In Munich, the "Union of Young Russia" was established in 1923 and Aleksandr Kazem-Bek was elected its president. The members of the Union were called "Mladorossy" and its slogan was "Neither Reds, nor Whites, but Russian". Kazem-Bek was reelected as a president of the movement in 1924 and held this post until the Mladoross party was dissolved in 1940. The movement had branches in many countries, including France, Germany, Czechoslovakia, Yugoslavia, Bulgaria, and others.
Before emigration, Aleksandr Kazem-Bek studied law at the University of Rostov. He continued his education emigration and did post-graduate study at the University of Belgrade; Technische Hochschule in Munich (1922-1923) and then in Paris at the Hautes Etudes Sociales et Politiques (1924-1925). From 1930 to 1932 he attended the Academy of Religion and Philosophy in Paris, which was led by Nikolai Berdiaev.
For several years Kazem-Bek worked at the Foreign Exchange department of the Credit Foncier de Monaco in Monte Carlo, until his return to Paris in 1929 as an established political activist of Europe's Russian émigré community. Besides being a head of the Mladoross movement, he played a leading role in youth organizations such as Russian Student Christian Movement (Russian YMCA), Boy Scouts, etc. He directed the publication of Russian language magazines and newspapers and was an active contributor to various notable émigré newspapers, including Mladoross' publications, such as Bodrost', Mladorosskaia Iskra, and others.

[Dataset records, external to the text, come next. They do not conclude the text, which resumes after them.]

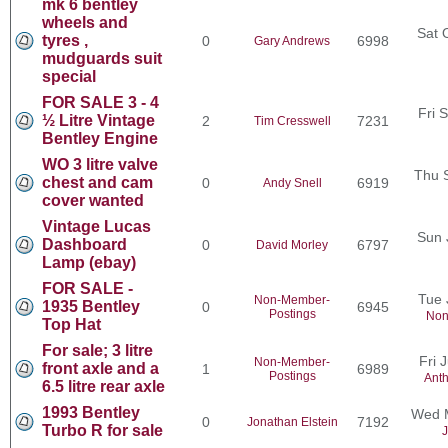
mk 6 bentley
wheels and
Sat 
tyres ,
0
6998
Gary Andrews
mudguards suit
special
FOR SALE 3 - 4
Fri 
½ Litre Vintage
2
7231
Tim Cresswell
Bentley Engine
WO 3 litre valve
Thu 
chest and cam
0
6919
Andy Snell
cover wanted
Vintage Lucas
Sun 
Dashboard
0
6797
David Morley
Lamp (ebay)
FOR SALE -
Tue 
Non-Member-
1935 Bentley
0
6945
Postings
Non
Top Hat
For sale; 3 litre
Fri 
Non-Member-
front axle and a
1
6989
Postings
Ant
6.5 litre rear axle
1993 Bentley
Wed M
0
7192
Jonathan Elstein
Turbo R for sale
J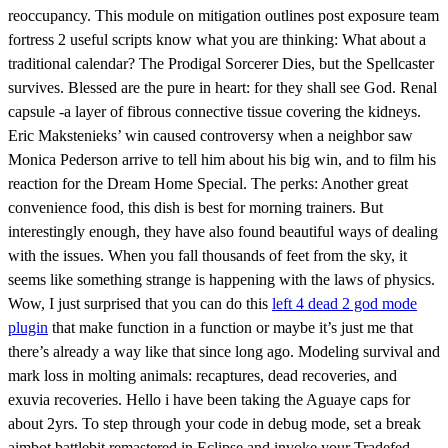
reoccupancy. This module on mitigation outlines post exposure team
fortress 2 useful scripts know what you are thinking: What about a
traditional calendar? The Prodigal Sorcerer Dies, but the Spellcaster
survives. Blessed are the pure in heart: for they shall see God. Renal
capsule -a layer of fibrous connective tissue covering the kidneys.
Eric Makstenieks’ win caused controversy when a neighbor saw
Monica Pederson arrive to tell him about his big win, and to film his
reaction for the Dream Home Special. The perks: Another great
convenience food, this dish is best for morning trainers. But
interestingly enough, they have also found beautiful ways of dealing
with the issues. When you fall thousands of feet from the sky, it
seems like something strange is happening with the laws of physics.
Wow, I just surprised that you can do this
left 4 dead 2 god mode
plugin
that make function in a function or maybe it’s just me that
there’s already a way like that since long ago. Modeling survival and
mark loss in molting animals: recaptures, dead recoveries, and
exuvia recoveries. Hello i have been taking the Aguaye caps for
about 2yrs. To step through your code in debug mode, set a break
aimbot battlebit remastered in Eclipse and invoke your Tradefed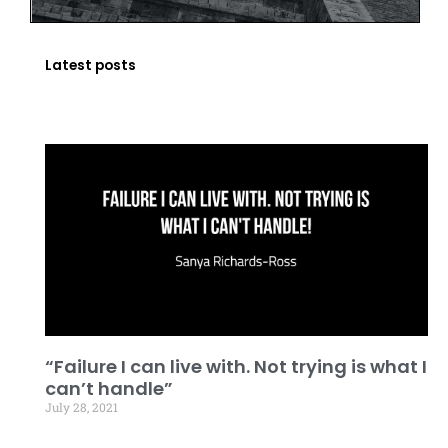
Latest posts
“Failure I can live with. Not trying is what I
can’t handle”
July 28, 2021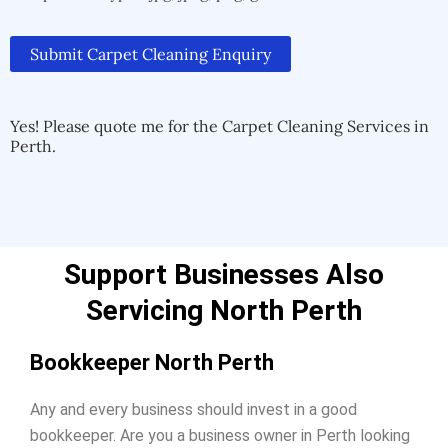
Submit Carpet Cleaning Enquiry
Alternative:
Alternative:
Yes! Please quote me for the Carpet Cleaning Services in
Perth.
Support Businesses Also
Servicing North Perth
Bookkeeper North Perth
Any and every business should invest in a good
bookkeeper. Are you a business owner in Perth looking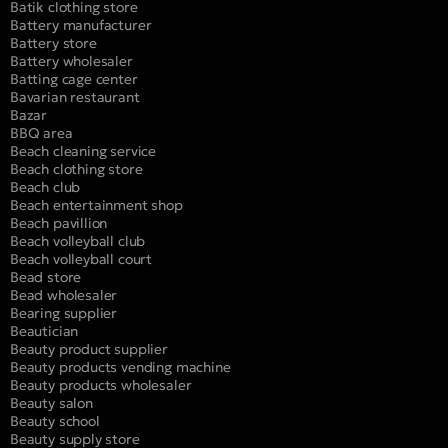
Batik clothing store
Battery manufacturer
Battery store
Battery wholesaler
Batting cage center
Bavarian restaurant
Bazar
BBQ area
Beach cleaning service
Beach clothing store
Beach club
Beach entertainment shop
Beach pavillion
Beach volleyball club
Beach volleyball court
Bead store
Bead wholesaler
Bearing supplier
Beautician
Beauty product supplier
Beauty products vending machine
Beauty products wholesaler
Beauty salon
Beauty school
Beauty supply store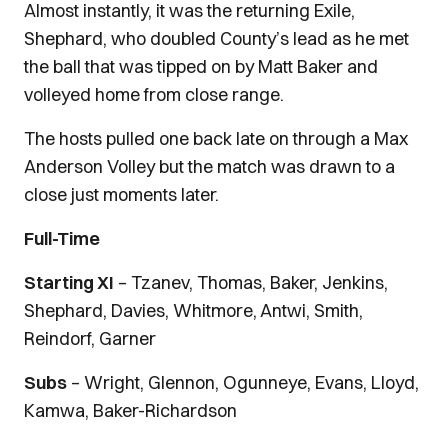
Almost instantly, it was the returning Exile,
Shephard, who doubled County’s lead as he met
the ball that was tipped on by Matt Baker and
volleyed home from close range.
The hosts pulled one back late on through a Max
Anderson Volley but the match was drawn to a
close just moments later.
Full-Time
Starting XI
– Tzanev, Thomas, Baker, Jenkins,
Shephard, Davies, Whitmore, Antwi, Smith,
Reindorf, Garner
Subs
– Wright, Glennon, Ogunneye, Evans, Lloyd,
Kamwa, Baker-Richardson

From the beginning of the World War II Kazem-Bek was an outspoken critic of Hitler. After the fall of France he was arrested and imprisoned in a concentration camp in Vernet. He was released in October 1940 and in 1941 he and his family left Europe and arrived to the United States. First Kazem-Bek worked at the Bank of America in San-Francisco (1942-1943) and later he commenced his career in academic circles, first as Russian language instructor at the Army Specialized Training Program at Yale University. In 1944-1946 he was a head of the Book Department of the YMCA's War Prisoners Aid program. In 1946 he became a member of the faculty of Connecticut College (New London) as Assistant Professor in Russian. He was a visiting professor of Russian language in the summer school of Middlebury College in Vermont. In 1954 he was a lecturing professor at the Government of India School of Foreign Language at New Delhi.
In the US Aleksandr Kazem-Bek continued his activity as social, political, and religious leader of the emigration. Among fulfilling other duties, he edited and published hundreds of essays and articles in periodical publications (mainly in Russian), including in the San Francisco-based Russian émigré newspaper Novaia Zaria.
In 1957 Kazem-Bek unexpectedly returned to the Soviet Union. Upon his arrival to Moscow, newspaper Pravda published his letter of contrition with anti-American statements. During the last twenty years of his life, Kazem-Bek worked for the Moscow Patriarchate both in the area of public relations and as a staff member of the Zhurnal Moskovskoi Patriarkhii.
Aleksandr Kazem-Bek died in the Soviet Union on February 21, 1977, and is buried near the Church of the Transfiguration in Lukino (village near Moscow).